▶ _WRITTEN TASK 1_:
Answer these questions about the passage on the Christian Right:
(a) In what month and year did Coulter's interview with Donny Deutsch take place?
(b) Which event did Coulter point to as her ideal vision of America?
(c) What does Coulter invite Deutsch to do in her final reply?

▶ _DOCUMENT SECTION_:
** begin **
There is one fundamental belief that has sustained the Christian Right through
long days of campaign speeches, phone banks, leafletting, poll-watching, and
fund-raising: America has abandoned its historical religious foundations and
needs to be restored to its proper status as a Christian nation. A highly
profitable industry of Christian Right think tanks, lobbying organizations, law
firms, lecturers, historians, writers, and websites has sprung up to defend
America's allegedly Christian origins and to push for legislation and policies
on that would irrevocably save the nation for Jesus Christ.
Conservative author Ann Coulter offered a typically stark statement of the
Christian Right's ultimate goals. In an October 2007 interview with Donny
Deutsch, host of CNBC's The Big Idea, Coulter pointed to the 2004 Republican National Convention as her ideal vision
of America:
Coulter: Well, OK, take the Republican National Convention. People were happy.
They're
Christian. They're tolerant. They defend America, they --
Deutsch: Christian -- so we should be Christian? It would be better if we were
all Christian?
Coulter: Yes.
Deutsch: We should all be Christian?
Coulter: Yes. Would you like to come to church with me, Donny?
** end **
▶ _DATA PROVIDED_:
** begin **
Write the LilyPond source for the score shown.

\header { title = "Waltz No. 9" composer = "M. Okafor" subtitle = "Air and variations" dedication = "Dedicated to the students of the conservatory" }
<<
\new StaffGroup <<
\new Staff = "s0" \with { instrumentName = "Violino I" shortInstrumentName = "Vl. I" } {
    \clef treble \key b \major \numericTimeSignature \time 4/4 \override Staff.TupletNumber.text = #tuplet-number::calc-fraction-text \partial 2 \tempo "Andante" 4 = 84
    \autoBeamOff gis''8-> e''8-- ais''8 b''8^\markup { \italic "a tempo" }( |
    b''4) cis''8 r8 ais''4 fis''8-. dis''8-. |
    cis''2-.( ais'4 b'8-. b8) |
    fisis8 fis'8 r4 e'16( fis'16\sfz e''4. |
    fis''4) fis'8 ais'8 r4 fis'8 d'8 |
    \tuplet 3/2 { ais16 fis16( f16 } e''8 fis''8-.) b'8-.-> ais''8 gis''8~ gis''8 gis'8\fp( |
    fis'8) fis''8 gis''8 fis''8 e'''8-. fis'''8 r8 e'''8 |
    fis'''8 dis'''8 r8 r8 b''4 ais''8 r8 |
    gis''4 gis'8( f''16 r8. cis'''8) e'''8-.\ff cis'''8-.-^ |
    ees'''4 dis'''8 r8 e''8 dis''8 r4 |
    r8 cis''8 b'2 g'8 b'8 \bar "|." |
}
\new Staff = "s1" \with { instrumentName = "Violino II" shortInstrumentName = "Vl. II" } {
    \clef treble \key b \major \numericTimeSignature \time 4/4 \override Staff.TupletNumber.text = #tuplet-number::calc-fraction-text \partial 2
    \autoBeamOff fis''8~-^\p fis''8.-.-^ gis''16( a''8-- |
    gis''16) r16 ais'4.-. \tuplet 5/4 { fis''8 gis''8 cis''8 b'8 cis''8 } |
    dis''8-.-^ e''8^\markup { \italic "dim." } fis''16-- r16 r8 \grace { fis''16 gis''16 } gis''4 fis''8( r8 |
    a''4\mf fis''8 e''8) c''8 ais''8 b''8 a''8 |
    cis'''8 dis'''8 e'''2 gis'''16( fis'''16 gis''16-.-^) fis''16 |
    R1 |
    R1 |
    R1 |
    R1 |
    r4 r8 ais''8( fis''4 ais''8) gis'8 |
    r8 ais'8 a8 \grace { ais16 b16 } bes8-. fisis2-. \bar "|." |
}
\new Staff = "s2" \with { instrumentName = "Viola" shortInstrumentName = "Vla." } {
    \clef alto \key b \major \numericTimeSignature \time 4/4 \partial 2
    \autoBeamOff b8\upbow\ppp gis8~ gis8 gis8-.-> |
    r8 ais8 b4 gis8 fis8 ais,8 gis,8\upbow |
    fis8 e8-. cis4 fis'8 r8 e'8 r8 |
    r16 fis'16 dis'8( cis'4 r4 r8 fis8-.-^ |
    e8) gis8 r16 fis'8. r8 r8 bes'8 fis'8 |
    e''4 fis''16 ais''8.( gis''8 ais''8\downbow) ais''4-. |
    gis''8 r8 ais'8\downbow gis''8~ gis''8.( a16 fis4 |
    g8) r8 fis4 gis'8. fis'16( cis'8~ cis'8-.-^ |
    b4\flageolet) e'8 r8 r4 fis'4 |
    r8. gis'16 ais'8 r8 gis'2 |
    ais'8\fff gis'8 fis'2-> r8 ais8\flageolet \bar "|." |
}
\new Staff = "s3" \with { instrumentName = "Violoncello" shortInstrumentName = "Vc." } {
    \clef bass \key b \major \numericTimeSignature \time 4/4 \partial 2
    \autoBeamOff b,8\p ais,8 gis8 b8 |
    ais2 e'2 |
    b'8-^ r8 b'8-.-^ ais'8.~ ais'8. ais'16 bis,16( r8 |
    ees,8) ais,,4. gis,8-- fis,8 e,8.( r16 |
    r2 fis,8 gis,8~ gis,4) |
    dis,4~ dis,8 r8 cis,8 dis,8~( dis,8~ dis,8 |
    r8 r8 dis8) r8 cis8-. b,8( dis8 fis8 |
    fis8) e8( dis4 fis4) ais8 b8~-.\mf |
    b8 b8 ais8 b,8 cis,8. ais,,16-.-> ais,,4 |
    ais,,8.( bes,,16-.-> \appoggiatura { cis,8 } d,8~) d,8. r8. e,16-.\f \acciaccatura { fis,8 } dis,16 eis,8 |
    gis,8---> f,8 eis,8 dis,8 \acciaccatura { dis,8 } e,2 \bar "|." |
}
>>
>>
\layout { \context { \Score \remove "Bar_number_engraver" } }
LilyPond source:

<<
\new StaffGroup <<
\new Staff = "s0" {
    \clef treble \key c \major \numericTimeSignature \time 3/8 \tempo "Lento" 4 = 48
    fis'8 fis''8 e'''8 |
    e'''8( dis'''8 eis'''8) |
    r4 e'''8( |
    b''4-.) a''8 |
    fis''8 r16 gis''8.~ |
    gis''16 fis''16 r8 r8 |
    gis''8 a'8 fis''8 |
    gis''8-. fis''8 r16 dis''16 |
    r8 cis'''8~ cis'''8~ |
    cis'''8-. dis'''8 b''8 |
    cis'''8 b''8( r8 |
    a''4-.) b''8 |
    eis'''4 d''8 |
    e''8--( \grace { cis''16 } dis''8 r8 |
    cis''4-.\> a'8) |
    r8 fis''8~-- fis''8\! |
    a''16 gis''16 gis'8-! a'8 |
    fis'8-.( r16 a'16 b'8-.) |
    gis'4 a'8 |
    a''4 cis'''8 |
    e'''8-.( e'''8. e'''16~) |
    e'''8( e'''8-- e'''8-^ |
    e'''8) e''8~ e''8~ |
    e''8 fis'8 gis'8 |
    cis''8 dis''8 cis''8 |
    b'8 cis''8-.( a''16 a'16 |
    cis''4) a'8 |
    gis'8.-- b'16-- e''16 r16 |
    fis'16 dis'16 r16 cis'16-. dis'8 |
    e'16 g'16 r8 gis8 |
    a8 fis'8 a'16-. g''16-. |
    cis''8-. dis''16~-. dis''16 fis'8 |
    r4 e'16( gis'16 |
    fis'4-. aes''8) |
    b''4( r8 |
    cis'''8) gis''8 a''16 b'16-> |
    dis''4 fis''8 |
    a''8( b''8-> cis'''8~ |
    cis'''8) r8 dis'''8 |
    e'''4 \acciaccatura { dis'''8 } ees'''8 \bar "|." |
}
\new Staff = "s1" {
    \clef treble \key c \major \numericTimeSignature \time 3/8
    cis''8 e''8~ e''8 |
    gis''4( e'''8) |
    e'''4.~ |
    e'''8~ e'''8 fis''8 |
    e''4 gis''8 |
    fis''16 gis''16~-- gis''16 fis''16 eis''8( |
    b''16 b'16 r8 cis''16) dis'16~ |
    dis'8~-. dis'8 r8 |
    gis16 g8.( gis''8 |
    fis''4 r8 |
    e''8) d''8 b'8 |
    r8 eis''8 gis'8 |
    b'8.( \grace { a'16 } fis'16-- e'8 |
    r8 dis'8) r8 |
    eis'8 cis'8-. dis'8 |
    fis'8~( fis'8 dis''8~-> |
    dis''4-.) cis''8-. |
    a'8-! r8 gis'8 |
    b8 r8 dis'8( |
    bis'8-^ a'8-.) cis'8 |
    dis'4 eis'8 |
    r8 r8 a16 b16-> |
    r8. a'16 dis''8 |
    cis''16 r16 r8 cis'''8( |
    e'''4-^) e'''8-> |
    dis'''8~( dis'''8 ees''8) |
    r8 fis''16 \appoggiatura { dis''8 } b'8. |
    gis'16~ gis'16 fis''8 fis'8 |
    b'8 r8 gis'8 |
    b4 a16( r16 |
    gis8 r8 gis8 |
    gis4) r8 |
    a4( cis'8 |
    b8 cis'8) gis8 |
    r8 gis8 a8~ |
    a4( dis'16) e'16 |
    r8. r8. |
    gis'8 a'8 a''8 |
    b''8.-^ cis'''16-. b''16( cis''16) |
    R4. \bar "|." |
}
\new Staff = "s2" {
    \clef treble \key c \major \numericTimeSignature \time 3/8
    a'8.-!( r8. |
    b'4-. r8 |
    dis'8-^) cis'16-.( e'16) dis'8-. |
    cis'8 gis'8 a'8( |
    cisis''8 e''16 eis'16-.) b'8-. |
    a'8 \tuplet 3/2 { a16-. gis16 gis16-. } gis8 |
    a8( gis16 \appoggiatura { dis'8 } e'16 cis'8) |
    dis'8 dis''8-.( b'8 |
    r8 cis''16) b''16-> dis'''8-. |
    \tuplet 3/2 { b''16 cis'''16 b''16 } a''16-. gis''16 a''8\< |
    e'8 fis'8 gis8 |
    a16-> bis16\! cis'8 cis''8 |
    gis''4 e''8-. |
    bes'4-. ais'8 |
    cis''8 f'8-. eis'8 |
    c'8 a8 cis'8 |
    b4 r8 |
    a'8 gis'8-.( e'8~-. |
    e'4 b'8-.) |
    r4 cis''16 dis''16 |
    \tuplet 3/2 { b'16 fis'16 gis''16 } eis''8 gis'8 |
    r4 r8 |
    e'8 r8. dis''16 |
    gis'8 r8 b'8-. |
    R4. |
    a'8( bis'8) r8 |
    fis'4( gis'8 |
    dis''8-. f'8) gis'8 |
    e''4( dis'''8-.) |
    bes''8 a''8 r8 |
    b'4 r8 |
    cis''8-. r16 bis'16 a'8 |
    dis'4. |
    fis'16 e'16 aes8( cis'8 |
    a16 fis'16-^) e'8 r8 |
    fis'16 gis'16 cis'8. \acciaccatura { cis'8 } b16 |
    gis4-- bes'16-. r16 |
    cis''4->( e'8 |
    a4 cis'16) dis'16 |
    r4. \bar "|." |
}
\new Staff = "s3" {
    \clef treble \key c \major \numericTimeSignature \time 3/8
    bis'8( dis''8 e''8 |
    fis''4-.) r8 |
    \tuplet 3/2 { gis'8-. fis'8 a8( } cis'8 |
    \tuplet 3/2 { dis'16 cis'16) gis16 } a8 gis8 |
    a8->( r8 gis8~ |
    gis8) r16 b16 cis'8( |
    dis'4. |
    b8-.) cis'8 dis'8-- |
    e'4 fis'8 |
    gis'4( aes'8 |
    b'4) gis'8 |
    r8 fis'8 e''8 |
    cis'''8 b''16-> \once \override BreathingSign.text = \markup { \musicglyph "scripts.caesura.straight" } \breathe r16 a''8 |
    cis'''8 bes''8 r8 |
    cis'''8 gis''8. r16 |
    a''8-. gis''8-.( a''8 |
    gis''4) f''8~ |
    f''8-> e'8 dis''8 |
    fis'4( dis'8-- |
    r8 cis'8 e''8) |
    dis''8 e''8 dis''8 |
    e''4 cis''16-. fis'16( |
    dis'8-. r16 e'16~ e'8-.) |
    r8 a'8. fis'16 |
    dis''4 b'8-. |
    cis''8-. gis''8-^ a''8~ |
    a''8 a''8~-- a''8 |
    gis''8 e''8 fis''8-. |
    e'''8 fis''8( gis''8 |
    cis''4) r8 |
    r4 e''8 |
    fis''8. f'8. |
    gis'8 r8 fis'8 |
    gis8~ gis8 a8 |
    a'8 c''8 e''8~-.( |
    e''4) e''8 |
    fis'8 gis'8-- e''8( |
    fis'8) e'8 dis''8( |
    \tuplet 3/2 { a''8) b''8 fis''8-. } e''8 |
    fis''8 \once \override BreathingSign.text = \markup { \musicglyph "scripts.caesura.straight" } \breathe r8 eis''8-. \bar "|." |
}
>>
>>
** end **
▶ _WRITTEN TASK 2_: From the entry, pull out word for word the lines running from the line with "to the students" up to and including the line with "fis''4) fis'8 ais'8 r4 fis'8 d'8 |".

▶ _RIGHT ANSWER 1_:
(a) October 2007
(b) The 2004 Republican National Convention
(c) Come to church with her

▶ _RIGHT ANSWER 2_:
\header { title = "Waltz No. 9" composer = "M. Okafor" subtitle = "Air and variations" dedication = "Dedicated to the students of the conservatory" }
<<
\new StaffGroup <<
\new Staff = "s0" \with { instrumentName = "Violino I" shortInstrumentName = "Vl. I" } {
    \clef treble \key b \major \numericTimeSignature \time 4/4 \override Staff.TupletNumber.text = #tuplet-number::calc-fraction-text \partial 2 \tempo "Andante" 4 = 84
    \autoBeamOff gis''8-> e''8-- ais''8 b''8^\markup { \italic "a tempo" }( |
    b''4) cis''8 r8 ais''4 fis''8-. dis''8-. |
    cis''2-.( ais'4 b'8-. b8) |
    fisis8 fis'8 r4 e'16( fis'16\sfz e''4. |
    fis''4) fis'8 ais'8 r4 fis'8 d'8 |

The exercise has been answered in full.